The end of The Banishment echoes the beginning with a shot of an almond tree and a car winding its way along the road that runs beside it. Except this is not quite the same as the beginning, for the camera then tracks to the side to some peasant women — who seem to have stepped out of a Brueghel painting (which carries with it the tacit suggestion that they have also stepped out of a Tarkovsky film, at one remove). Suddenly we’re in a different film. It’s as if, playing alongside the movie we’ve just seen, was another, which we now have the option of watching.
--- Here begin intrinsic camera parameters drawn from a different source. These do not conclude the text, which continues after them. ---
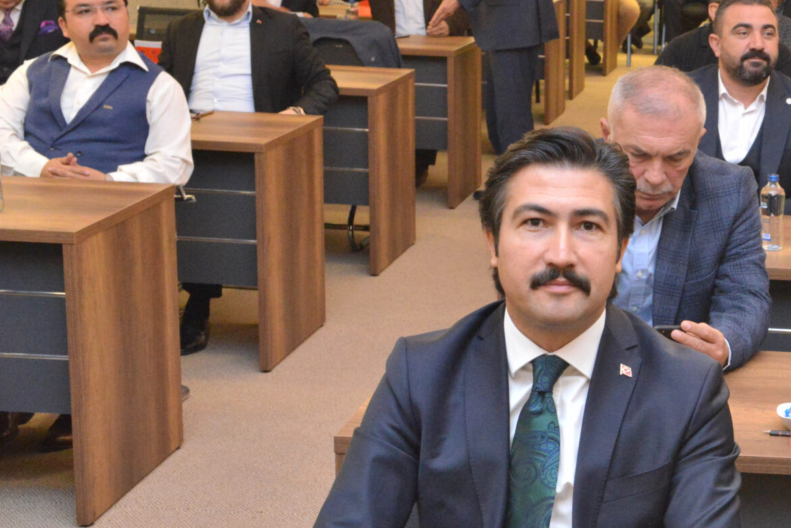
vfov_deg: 15.7
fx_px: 1912
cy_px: 362
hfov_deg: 22.4
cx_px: 808
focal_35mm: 87
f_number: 9
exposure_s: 1/60
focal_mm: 40
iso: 5000
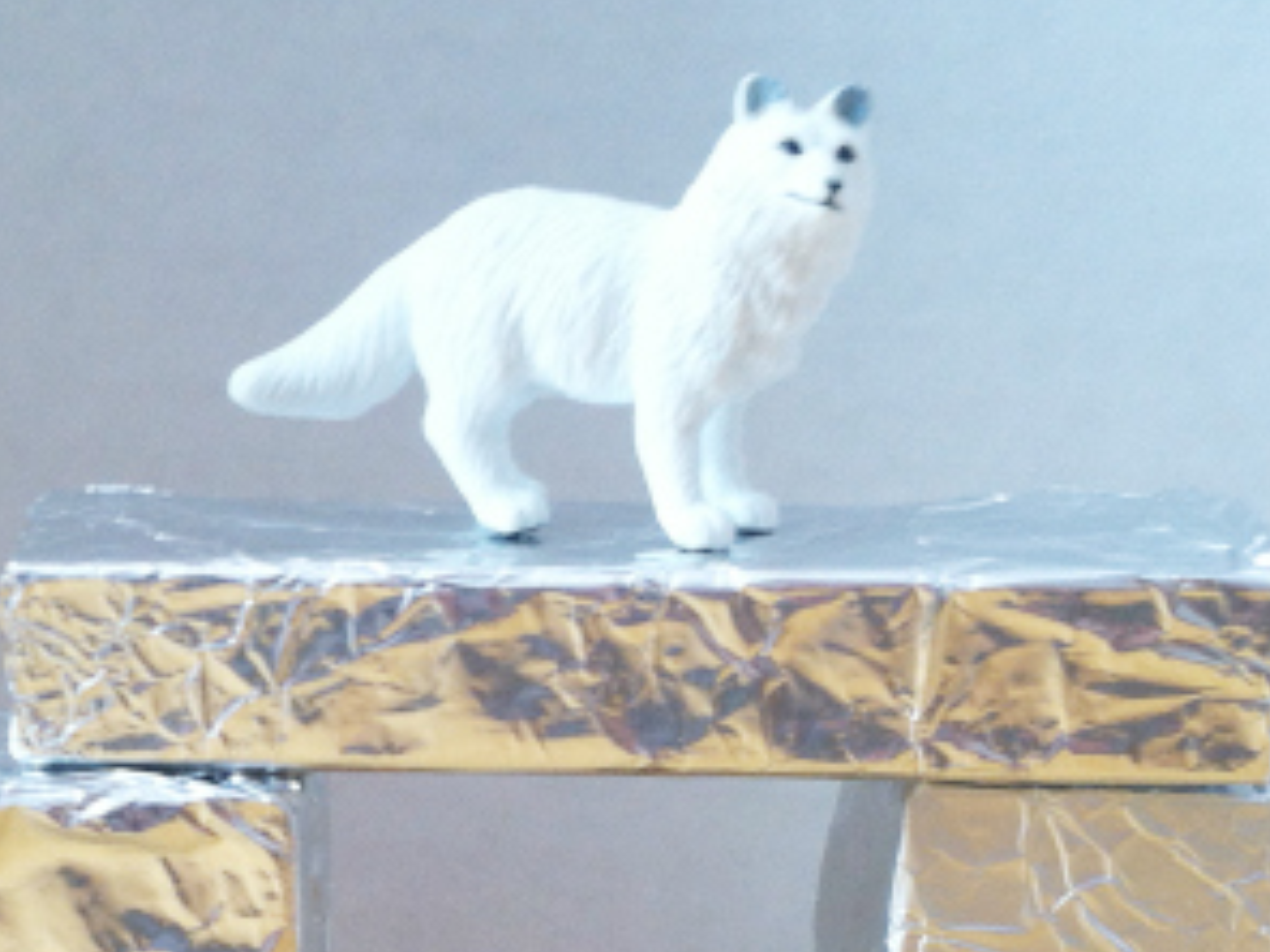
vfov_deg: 20.1
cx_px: 553
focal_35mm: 71
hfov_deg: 27.4
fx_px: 2605
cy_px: 948
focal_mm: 3.85
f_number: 2.8
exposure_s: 1/17
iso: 80
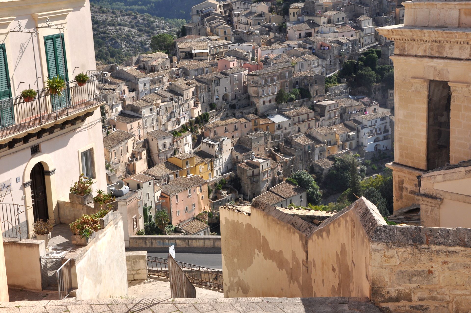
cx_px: 236
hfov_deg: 31.9
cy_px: 156
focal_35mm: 63
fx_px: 823
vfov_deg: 21.5
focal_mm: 42
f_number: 13
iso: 320
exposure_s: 1/160
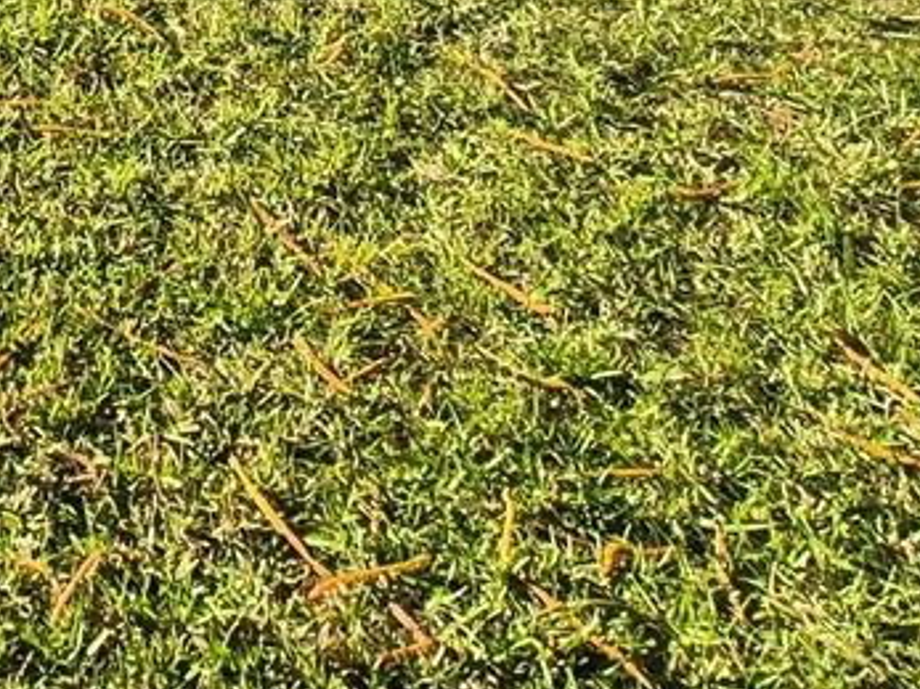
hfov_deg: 26.8
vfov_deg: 19.1
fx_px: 1594
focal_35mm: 60
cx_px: -300
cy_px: -519
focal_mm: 1.74
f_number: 2.2
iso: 100
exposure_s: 1/928
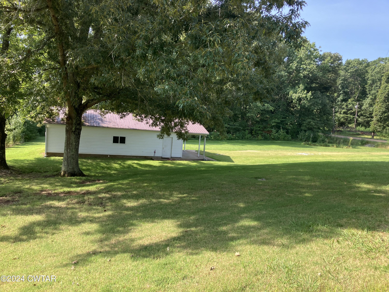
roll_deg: -4.3
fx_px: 315
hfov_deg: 63.4
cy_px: 146
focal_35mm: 28
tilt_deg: -5.6
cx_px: 194
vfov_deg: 49.7
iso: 32
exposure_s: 1/319
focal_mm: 3.99
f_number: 1.8
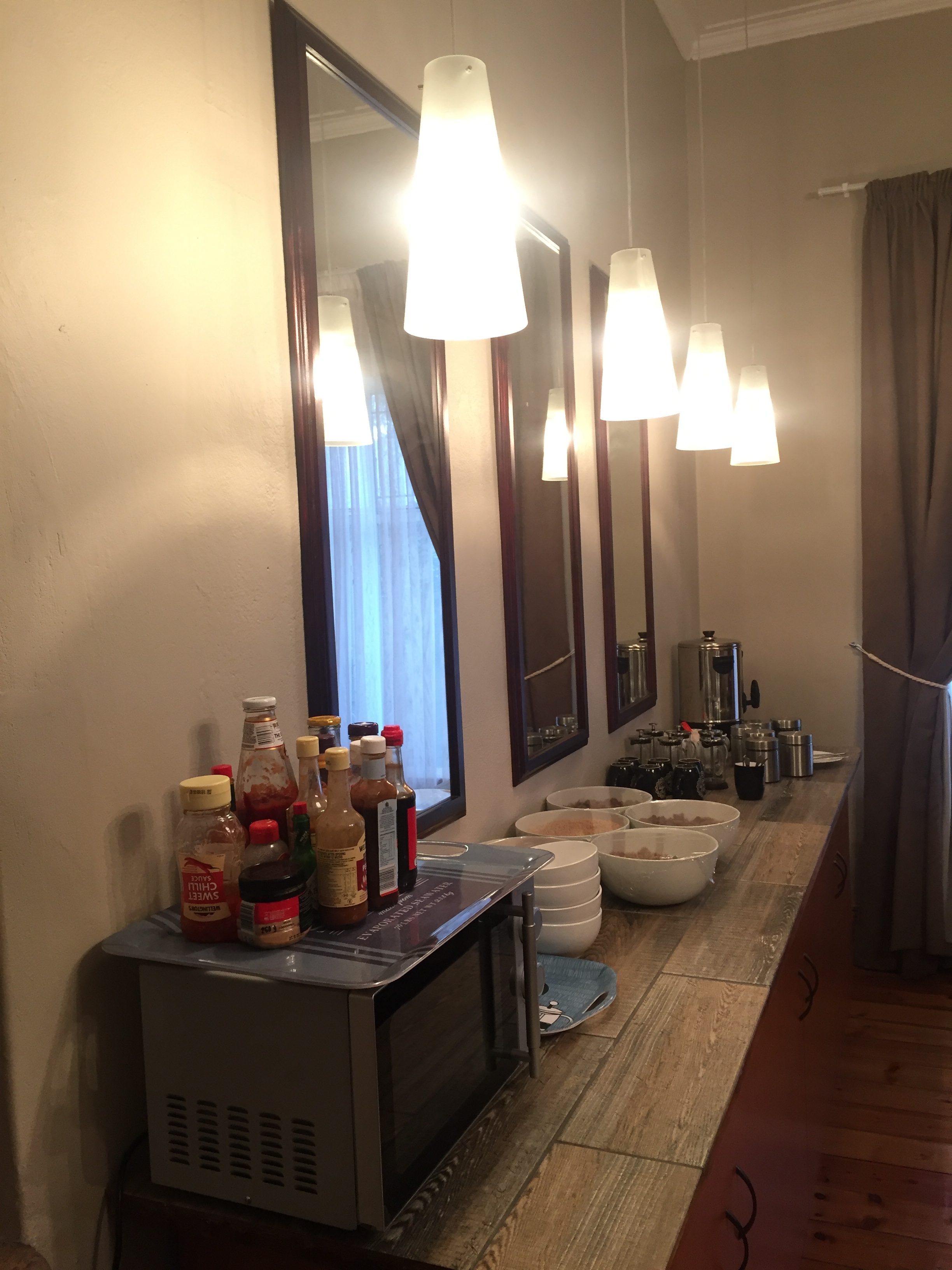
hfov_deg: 48.2
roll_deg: +2.6
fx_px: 1063
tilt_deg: -3.0
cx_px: 476
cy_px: 635
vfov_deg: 61.7
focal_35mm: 29
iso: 125
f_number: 2.2
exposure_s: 1/33
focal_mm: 4.15
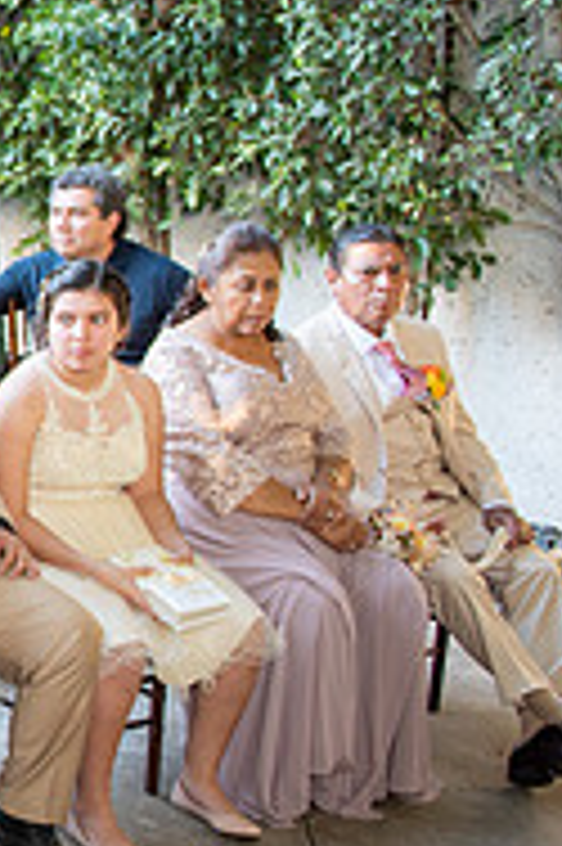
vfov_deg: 27.4
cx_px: -593
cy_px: 439
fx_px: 1736
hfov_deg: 14.8
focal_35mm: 74
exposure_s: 1/100
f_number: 3.2
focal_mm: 24
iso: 500
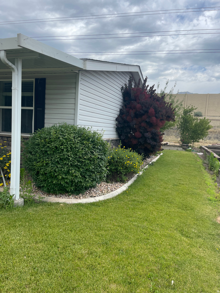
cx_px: 110
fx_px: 212
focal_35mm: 25
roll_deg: -3.7
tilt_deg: -5.2
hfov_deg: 54.9
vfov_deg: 69.4
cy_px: 146
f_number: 1.6
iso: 32
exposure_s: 1/2660
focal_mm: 5.1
This artful if rather distracting sideways shift into another movie alerted me to something that I had, as it were, known but not realized about Tarkovsky. Like all the greatest filmmakers he immerses you so completely in his world that it never occurs to you — unless it is by design, à la Godard at the end of Le Mépris (a deliberate limiting that serves also as a deeper immersion) — that the world on-screen ceases to exist at the edges of screen. The best directors all invert Coriolanus’s claim that there is a world elsewhere. No, the world beyond the screen is just a continuation of the world we are seeing. To either side and behind there is more of the same. We are not even in a cinema; we are in a world. Or, rather, there is nothing but cinema; there is only the Zone.

45If she’d asked me I’d have said yes in an instant. I’d love to have a dog. Or would I? The fact that my wife and I have not got a dog despite thinking about getting a dog, mulling it over and talking about nothing else for five years, suggests that maybe we don’t want a dog. In some way, though, this dog — a dog that looks more like a concentrated idea of dog than any particular breed of dog — is there to remind me that I do want a dog, that it’s not for nothing that we spend all our time talking about getting a dog and looking at dog websites and that we already have a name for the dog that we’ve not got around to getting: Monkey, named after Stalker’s daughter, even though this is a potentially confusing name for a dog, just as Cat or Fish would be. But then — this is why we go round in circles the whole time — we also know that the reason we have not got a dog yet is because there is only one dog we want, Dotty, our friends’ lurcher. That would be my deepest wish: for our friends suddenly to say, ‘You’ve been such good friends to us over the years that we’ve decided to give you Dotty, even though a lurcher needs lots of open space and you don’t even have a garden and she will miss us and the Kent countryside so badly that she’ll probably just pine away and die in a fortnight.’